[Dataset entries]
++++++++++++++++++++

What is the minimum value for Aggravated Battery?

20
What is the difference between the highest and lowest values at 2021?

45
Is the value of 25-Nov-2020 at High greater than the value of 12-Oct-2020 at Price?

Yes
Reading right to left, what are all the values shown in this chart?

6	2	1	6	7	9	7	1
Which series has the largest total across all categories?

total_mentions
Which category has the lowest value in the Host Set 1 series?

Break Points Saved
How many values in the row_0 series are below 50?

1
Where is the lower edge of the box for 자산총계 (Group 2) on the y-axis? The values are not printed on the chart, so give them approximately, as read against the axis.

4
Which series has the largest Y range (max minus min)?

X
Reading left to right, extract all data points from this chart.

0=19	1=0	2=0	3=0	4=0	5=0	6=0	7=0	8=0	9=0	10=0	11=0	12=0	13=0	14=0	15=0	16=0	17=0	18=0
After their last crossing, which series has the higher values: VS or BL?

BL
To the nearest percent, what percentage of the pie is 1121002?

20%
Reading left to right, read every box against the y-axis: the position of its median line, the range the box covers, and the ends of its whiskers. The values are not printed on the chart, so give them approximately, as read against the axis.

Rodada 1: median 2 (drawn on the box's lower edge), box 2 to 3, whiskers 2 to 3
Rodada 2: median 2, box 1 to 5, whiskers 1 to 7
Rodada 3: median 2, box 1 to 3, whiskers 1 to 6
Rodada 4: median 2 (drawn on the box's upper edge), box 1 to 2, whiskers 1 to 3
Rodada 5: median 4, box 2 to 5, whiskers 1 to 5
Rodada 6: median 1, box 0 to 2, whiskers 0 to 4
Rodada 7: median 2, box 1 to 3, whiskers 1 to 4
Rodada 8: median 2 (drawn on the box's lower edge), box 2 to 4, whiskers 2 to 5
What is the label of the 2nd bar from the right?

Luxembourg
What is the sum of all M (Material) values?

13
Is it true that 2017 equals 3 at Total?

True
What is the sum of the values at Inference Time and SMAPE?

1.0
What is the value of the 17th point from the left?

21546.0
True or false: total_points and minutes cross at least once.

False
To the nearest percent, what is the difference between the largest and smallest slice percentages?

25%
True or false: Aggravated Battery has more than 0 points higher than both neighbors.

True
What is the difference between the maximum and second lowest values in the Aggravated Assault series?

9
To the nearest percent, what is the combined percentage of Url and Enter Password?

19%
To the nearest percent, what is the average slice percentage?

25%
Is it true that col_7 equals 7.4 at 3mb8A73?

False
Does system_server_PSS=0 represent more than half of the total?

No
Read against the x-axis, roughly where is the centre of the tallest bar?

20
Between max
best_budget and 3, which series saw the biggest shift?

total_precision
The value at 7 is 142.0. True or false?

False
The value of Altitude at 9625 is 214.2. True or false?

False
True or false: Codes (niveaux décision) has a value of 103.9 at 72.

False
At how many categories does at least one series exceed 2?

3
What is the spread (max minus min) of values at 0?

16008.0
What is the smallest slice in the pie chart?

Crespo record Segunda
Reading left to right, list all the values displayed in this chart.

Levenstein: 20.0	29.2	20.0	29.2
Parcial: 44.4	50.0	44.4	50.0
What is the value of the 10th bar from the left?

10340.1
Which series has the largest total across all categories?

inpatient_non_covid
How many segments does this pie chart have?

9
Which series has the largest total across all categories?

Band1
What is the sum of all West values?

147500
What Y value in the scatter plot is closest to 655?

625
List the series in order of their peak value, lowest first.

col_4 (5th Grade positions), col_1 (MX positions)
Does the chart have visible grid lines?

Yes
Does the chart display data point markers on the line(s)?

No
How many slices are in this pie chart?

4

++++++++++++++++++++

### [HOW TO COMPLETE THIS TASK]
Show each line above that contains the word "approximately".

### [EXERCISE OUTPUT]
Where is the lower edge of the box for 자산총계 (Group 2) on the y-axis? The values are not printed on the chart, so give them approximately, as read against the axis.
Reading left to right, read every box against the y-axis: the position of its median line, the range the box covers, and the ends of its whiskers. The values are not printed on the chart, so give them approximately, as read against the axis.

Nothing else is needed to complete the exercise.